Textabschnitt

:::::


“Les undesc teses” - Die 11 Thesen

  1. Das Überleben der Dolomitenladiner als ein Volk, das sich durch eine gemeinsame Kultur und Identität kennzeichnet, ist nur durch das Überleben ihrer Sprache gesichert. Um den für unsere Zeit typischen Vereinheitlichungstendenzen entgegenzuwirken, bedarf es heute mehr denn je einer einheitlichen und wirksamen Sprachpolitik für das gesamte historische Gebiet, wo die Ladiner beheimatet sind, d.h. die Täler Gröden und Gadertal mit Enneberg, Fassa mit Moena, Cortina d’Ampezzo und Buchenstein mit Colle S. Lucia.
  2. Alle Sprachvarianten, die sich im Laufe der Zeit in diesem Gebiet gebildet haben, sind lebender und ursprünglicher Ausdruck der ladinischen Sprache. Sie stellen ein wesentliches Vermögen für das gesamte ladinische Volk dar. Allen Idiomen soll dieselbe Würde zukommen, und sie sollen auf allen Ebenen von den Institutionen anerkannt werden.

:::::

Ziel der Übung
Schreibe den Text über die elf Thesen zur ladinischen Sprache im Anschluss an seinen letzten Satz weiter. Die Zeilen werden für diese Übung nicht gebraucht.

Gespeicherte Dateneinträge
:::::

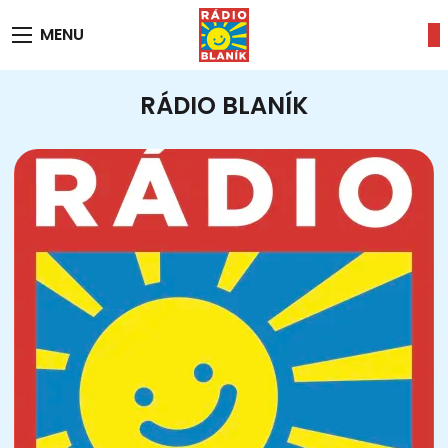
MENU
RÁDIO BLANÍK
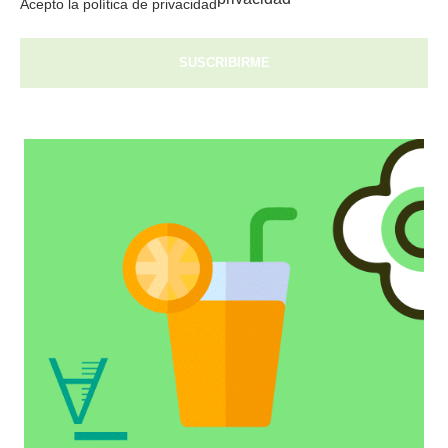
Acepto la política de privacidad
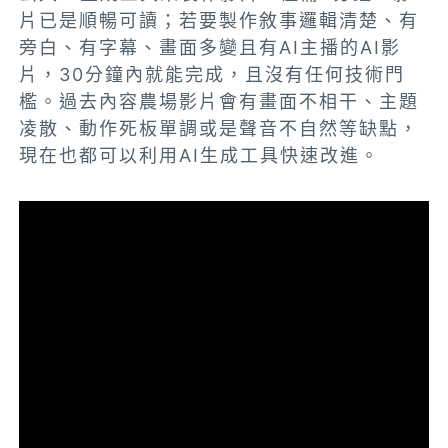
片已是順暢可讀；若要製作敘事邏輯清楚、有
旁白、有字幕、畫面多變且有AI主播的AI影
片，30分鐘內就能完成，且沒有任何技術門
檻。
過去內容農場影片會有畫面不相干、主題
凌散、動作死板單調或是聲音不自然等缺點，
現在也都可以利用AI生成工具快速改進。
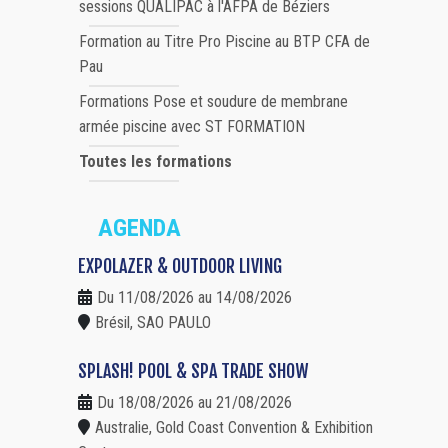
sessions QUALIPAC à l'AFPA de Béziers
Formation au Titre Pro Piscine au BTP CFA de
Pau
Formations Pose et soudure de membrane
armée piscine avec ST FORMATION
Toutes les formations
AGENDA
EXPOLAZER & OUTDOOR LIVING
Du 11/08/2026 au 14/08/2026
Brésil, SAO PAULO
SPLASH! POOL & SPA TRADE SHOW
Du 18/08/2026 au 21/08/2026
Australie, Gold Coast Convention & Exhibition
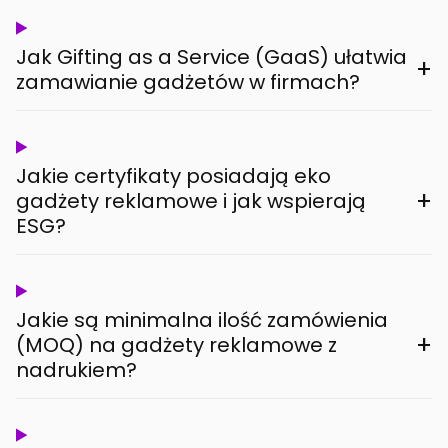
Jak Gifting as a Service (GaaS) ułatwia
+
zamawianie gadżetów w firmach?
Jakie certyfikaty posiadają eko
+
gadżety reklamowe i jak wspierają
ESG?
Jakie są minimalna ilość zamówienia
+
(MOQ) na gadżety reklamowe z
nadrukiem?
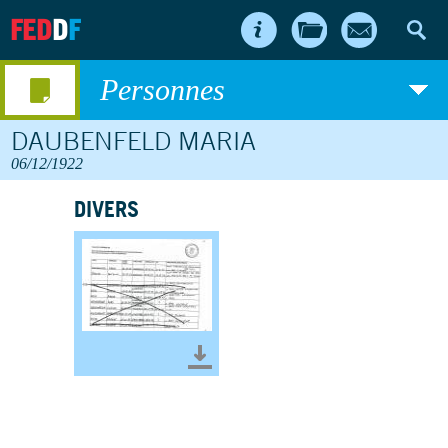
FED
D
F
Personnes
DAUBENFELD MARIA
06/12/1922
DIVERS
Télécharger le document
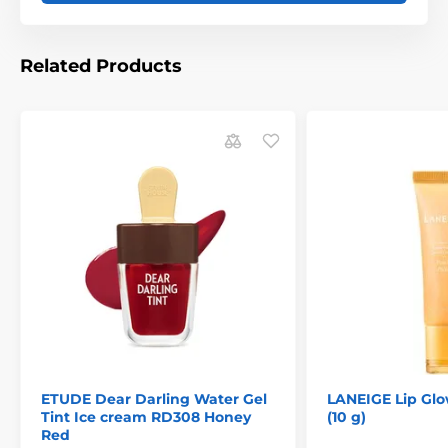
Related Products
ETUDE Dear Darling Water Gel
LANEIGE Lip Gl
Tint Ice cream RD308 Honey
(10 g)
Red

:::::

Ergebnis der Übung
  3. Jede ladinische Sprachvariante hat Anrecht auf Förderungs- und Schutzmassnahmen, um sich in Zukunft entwickeln und behaupten zu können. Dies gilt umso mehr für jene Talschaften, wo es die ladinische Sprache wegen ungünstiger sozialer und gesetzlicher Bedingungen schwierig hat.
  4. Das Weiterbestehen und die harmonische Weiterentwicklung der einzelnen ladinischen Idiome kann langfristig viel besser durch die Entwicklung einer einheitlichen Schriftsprache gewährleistet werden. Dies ist heutzutage eines der primären und und grundlegendsten Ziele jeder Politik zur Wahrung der ladinischen Gemeinschaft in den Dolomiten.
  5. Die einheitliche Schriftsprache, auch “Ladin Standard” bzw. “Ladin Dolomitan” genannt, ist ein grundlegendes Symbol der Identität des ladinischen Volkes und seiner Einheit. Sie stellt gleichzeitig einen “Schutzschirm” dar, der den Erhalt und die Weiterentwicklung der Talschaftsidiome ermöglicht und Schutz vor sprachlichen Interferenzen aus den angrenzenden Sprachen bietet.
  6. Die historisch gewachsenen ladinischen Idiome sind die lebende Grundlage des Ladin Standard. Sie sind dessen Nahrung und Substanz.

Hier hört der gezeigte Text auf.